I looked into rewriting this query to make use of parameters but the WHERE clause was being cached and re-used by multiple queries on the same page so it wasn't a simple change therefore it seemed like a good candidate for FORCED PARAMETERIZATION.


Testing the theory

Before enabling this feature for the live site I wanted to prove on our development box that
a) Simple mode just wasn't good enough and was causing multiple plans to be compiled and cached for this query.
b) Forced mode would enable one plan to be cached and re-used for multiple parameter variations of this query.


Enabling Forced Parameterization

I had some trouble with this due to a number of other sites/blogs showing the incorrect way to set this but the correct way is:
-- enable forced mode
ALTER DATABASE YOUR_DATABASE SET PARAMETERIZATION FORCED

-- enable simple mode
ALTER DATABASE YOUR_DATABASE SET PARAMETERIZATION SIMPLE

You can also use the Management Console and the properties option under the relevant database to switch the setting over manually. When switching from one mode to another I made sure to clear the current cache by running the following:
DBCC DROPCLEANBUFFERS
DBCC FREEPROCCACHE
I then used the following query which makes use of SQL 2005's DMV's (data management views) to check the queries that were currently cached and the type of method being engaged.

SELECT *
FROM sys.dm_exec_query_stats qs
CROSS APPLY sys.dm_exec_sql_text(qs.sql_handle) AS qt
INNER JOIN sys.dm_exec_cached_plans as cp on qs.plan_handle=cp.plan_handle
WHERE cp.plan_handle=qs.plan_handle
AND (ObjType = 'Adhoc' OR ObjType='Prepared')
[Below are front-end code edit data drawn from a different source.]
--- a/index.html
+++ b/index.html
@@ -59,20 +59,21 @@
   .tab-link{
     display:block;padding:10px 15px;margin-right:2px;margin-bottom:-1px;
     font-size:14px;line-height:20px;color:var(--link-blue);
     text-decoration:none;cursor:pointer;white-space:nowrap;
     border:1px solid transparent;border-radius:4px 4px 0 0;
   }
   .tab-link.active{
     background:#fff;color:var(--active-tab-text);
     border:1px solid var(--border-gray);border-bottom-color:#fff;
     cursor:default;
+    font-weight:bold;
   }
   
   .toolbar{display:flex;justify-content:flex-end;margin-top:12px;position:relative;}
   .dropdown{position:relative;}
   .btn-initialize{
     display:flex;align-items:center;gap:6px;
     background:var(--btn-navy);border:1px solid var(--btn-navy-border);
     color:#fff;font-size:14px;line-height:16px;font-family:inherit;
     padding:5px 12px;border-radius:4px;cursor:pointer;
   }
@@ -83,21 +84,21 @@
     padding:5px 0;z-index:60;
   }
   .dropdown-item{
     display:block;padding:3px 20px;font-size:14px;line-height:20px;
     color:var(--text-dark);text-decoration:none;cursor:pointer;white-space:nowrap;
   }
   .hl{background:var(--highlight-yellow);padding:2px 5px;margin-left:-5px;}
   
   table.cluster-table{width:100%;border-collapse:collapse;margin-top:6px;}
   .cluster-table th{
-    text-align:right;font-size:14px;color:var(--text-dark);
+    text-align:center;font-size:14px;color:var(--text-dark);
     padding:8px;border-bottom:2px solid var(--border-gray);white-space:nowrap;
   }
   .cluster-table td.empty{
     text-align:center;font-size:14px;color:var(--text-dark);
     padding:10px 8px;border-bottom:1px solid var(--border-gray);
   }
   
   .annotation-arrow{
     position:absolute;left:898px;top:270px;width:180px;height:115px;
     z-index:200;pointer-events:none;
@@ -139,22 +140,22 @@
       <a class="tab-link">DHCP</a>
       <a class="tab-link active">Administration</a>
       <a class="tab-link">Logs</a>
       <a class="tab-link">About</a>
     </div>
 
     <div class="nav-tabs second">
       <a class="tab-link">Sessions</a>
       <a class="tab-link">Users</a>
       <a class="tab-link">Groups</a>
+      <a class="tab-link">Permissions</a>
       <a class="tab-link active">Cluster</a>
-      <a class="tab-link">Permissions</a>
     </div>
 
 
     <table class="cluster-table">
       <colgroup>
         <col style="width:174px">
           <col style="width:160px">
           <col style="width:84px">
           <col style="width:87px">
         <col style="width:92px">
Notice that I am filtering on AdHoc and Prepared and ignoring Stored Procs, Triggers and Views. I initially tried filtering by the dbid (database id) column to narrow down the results to my particular database however for AdHoc and Prepared queries this column contains NULL values.
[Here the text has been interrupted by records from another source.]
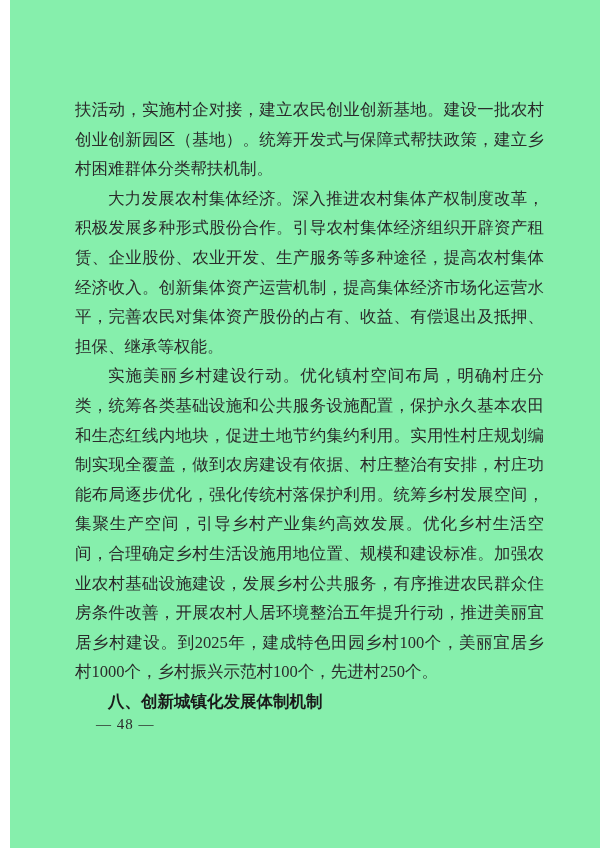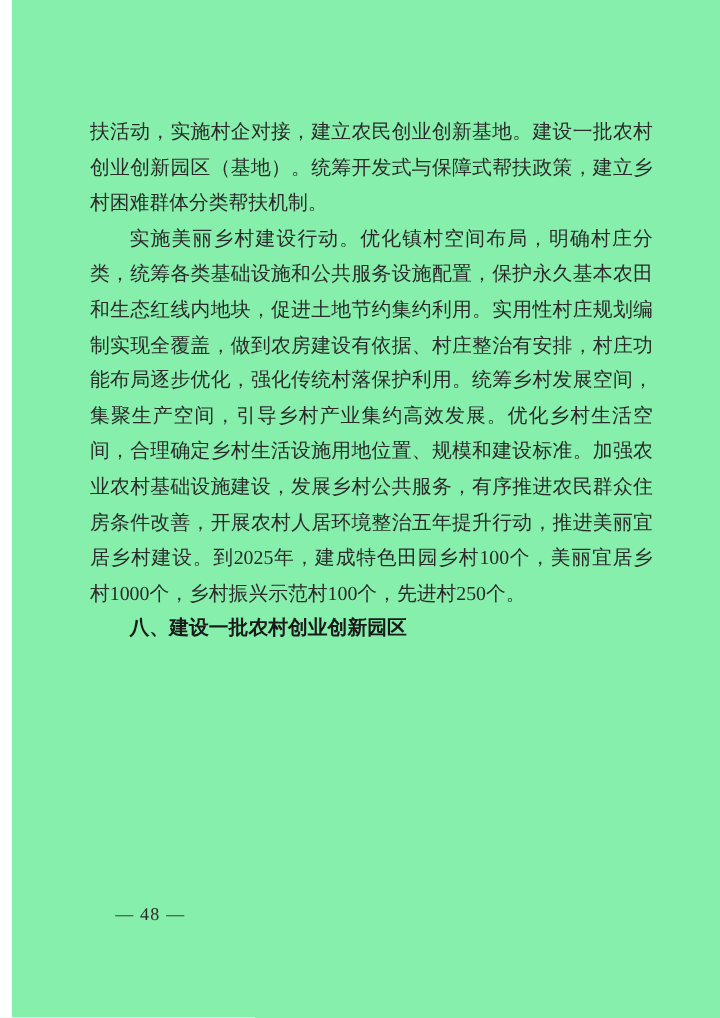--- a/index.html
+++ b/index.html
@@ -39,31 +39,32 @@
     color: #1a1a1a;
     font-size: 16.5px;
     line-height: 29.6px;
     text-indent: 2em;
     margin: 0;
     text-align: left;
   }
   .page-number {
     position: absolute;
     left: 86px;
-    top: 753px;
+    top: 714px;
     font-size: 15px;
     line-height: 20px;
     color: #2b2b2b;
     letter-spacing: 1px;
     font-family: "Liberation Serif", serif;
   }
 </style>
 </head>
 <body>
 
 <div class="page">
   <div class="body-text">
     <p>扶活动，实施村企对接，建立农民创业创新基地。建设一批农村创业创新园区（基地）。统筹开发式与保障式帮扶政策，建立乡村困难群体分类帮扶机制。</p>
+    <p class="para-indent">大力发展农村集体经济。深入推进农村集体产权制度改革，积极发展多种形式股份合作。引导农村集体经济组织开辟资产租赁、企业股份、农业开发、生产服务等多种途径，提高农村集体经济收入。创新集体资产运营机制，提高集体经济市场化运营水平，完善农民对集体资产股份的占有、收益、有偿退出及抵押、担保、继承等权能。</p>
     <p class="para-indent">实施美丽乡村建设行动。优化镇村空间布局，明确村庄分类，统筹各类基础设施和公共服务设施配置，保护永久基本农田和生态红线内地块，促进土地节约集约利用。实用性村庄规划编制实现全覆盖，做到农房建设有依据、村庄整治有安排，村庄功能布局逐步优化，强化传统村落保护利用。统筹乡村发展空间，集聚生产空间，引导乡村产业集约高效发展。优化乡村生活空间，合理确定乡村生活设施用地位置、规模和建设标准。加强农业农村基础设施建设，发展乡村公共服务，有序推进农民群众住房条件改善，开展农村人居环境整治五年提升行动，推进美丽宜居乡村建设。到2025年，建成特色田园乡村100个，美丽宜居乡村1000个，乡村振兴示范村100个，先进村250个。</p>
-    <h2 class="section-heading">八、建设一批农村创业创新园区</h2>
+    <h2 class="section-heading">八、创新城镇化发展体制机制</h2>
   </div>
   <div class="page-number">— 48 —</div>
 </div>
 
 </body></html>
The columns I am particular interested in are the plan_handle which is the ID of the query plan related to the SQL statement and execution_count which tells me how many times the SQL related to the plan has been executed.

A very simple version of the query in question which conveys the point I am trying to make is below.
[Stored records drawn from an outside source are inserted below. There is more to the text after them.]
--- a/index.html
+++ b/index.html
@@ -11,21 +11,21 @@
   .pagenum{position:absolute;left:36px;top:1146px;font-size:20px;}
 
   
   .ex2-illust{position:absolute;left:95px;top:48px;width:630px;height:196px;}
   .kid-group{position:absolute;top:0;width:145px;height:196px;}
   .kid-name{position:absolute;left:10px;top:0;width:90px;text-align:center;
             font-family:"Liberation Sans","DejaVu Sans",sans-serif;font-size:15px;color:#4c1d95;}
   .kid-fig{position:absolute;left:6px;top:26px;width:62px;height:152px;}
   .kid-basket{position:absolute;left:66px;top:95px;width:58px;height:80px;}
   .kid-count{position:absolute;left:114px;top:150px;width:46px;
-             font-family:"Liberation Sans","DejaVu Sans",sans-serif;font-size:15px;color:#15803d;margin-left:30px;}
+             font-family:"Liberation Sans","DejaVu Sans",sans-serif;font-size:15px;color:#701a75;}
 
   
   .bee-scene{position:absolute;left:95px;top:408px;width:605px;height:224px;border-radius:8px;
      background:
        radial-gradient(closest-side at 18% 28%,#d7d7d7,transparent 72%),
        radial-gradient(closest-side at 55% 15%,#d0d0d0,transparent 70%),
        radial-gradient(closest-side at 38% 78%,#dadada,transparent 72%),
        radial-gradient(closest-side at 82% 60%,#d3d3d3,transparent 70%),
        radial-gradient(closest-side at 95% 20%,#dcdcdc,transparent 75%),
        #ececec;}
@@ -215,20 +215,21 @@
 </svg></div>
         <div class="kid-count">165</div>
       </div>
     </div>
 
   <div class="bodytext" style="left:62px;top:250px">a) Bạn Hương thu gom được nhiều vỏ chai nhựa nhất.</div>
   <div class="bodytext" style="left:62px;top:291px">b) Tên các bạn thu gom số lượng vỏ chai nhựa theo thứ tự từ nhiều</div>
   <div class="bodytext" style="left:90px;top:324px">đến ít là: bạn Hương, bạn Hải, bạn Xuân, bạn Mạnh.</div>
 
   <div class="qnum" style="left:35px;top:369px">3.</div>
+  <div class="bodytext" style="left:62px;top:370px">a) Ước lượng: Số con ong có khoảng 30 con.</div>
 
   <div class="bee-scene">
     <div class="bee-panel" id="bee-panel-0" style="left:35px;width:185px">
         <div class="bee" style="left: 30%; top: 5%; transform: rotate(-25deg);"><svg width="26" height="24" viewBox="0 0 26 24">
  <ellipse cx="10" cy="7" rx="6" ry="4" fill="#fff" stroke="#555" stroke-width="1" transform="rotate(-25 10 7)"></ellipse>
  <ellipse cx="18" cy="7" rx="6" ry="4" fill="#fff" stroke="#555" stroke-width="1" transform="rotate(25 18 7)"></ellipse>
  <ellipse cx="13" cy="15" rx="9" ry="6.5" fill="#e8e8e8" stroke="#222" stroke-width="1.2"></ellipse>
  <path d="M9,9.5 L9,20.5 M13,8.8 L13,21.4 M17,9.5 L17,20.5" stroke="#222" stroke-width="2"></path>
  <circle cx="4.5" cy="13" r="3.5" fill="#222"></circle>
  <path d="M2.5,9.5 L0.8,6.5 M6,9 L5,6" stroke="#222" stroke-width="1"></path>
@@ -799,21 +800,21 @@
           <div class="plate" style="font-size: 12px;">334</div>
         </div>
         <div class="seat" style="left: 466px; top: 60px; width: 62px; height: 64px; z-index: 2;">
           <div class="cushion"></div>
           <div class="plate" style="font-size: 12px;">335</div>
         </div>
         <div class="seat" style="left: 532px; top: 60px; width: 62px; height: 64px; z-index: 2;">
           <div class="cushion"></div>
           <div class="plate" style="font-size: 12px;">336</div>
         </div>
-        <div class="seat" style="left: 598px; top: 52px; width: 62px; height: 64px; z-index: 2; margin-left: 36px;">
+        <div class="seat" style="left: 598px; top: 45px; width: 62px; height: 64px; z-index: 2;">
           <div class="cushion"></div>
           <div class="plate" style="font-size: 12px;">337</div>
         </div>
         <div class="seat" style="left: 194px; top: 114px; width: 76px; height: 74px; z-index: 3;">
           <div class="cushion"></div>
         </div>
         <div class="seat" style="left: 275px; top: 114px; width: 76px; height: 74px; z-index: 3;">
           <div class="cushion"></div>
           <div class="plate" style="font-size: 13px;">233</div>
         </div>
SELECT * FROM JOBS WHERE Row between 1 AND 20

With SIMPLE mode enabled a test page running my query with different criteria values for my BETWEEN statement caused multiple records to be returned from sys.dm_exec_cached_plans each with a different plan_handle value and the value for ObjType set to AdHoc. This tells me that the plans are not being re-used by similar queries when they could be. Running the same query with the same values does increment the execution_count against the relevant plan record which shows that a very simple form of re-use is being utilized. However as I want the best performance as possible this isn't good enough.

With FORCED mode enabled and the cache cleared the test pages with different criteria for my BETWEEN statement results in a single record to be returned with one plan_handle. The value for ObjType has now changed from AdHoc to Prepared and looking at the start of the text column which contains the SQL I can see the following before the start of my SQL:
(@0 int,@1 int,@2 int,@3 int,@4 varchar(8000),@5 int,@6 int)

Which is the database creating the parameters required to replace the literal values from my query. The values from my BETWEEN clause have been changed from literals to parameters e.g:
--Simple Mode Enabled
WHERE Row BETWEEN 1 AND 20
--Forced Mode Enabled
WHERE Row BETWEEN @5 and @6
Re-running the test page with different values for these parameters causes the execution_count to increment which informs me that the query plan is being cached and re-used across similar queries which is what I wanted to prove.


Enabling Forced Parameterization for a single query

There maybe situations where you want to enable this feature for one or more queries rather than set it on for the whole database. You can do this by setting up a plan guide for the query in question. An easy way to do this is to run the following SQL making sure to replace the first parameter value with the SQL you want to parametrize.


DECLARE @stmt nvarchar(max);
DECLARE @params nvarchar(max);
EXEC sp_get_query_template
N'SELECT * FROM JOBS WHERE Row between 1 AND 20;',
@stmt OUTPUT,
@params OUTPUT;
EXEC sp_create_plan_guide
N'MyPlanGuide_JobResults',
@stmt,
N'TEMPLATE',
NULL,
@params,
N'OPTION(PARAMETERIZATION FORCED)';


You can then set you database to SIMPLE mode but still benefit from having parametrized queries that match the template you have just created in the previous plan. Some useful SQL related to managing query plans is below:


--View all plans in your system
SELECT * FROM sys.plan_guides

--Disable the plan guide.
EXEC sp_control_plan_guide N'DISABLE', N'MyPlanGuide_JobResults';
GO

--Enable the plan guide.
EXEC sp_control_plan_guide N'ENABLE', N'MyPlanGuide_JobResults';
GO

--Drop the plan guide.
EXEC sp_control_plan_guide N'DROP', N'MyPlanGuide_JobResults';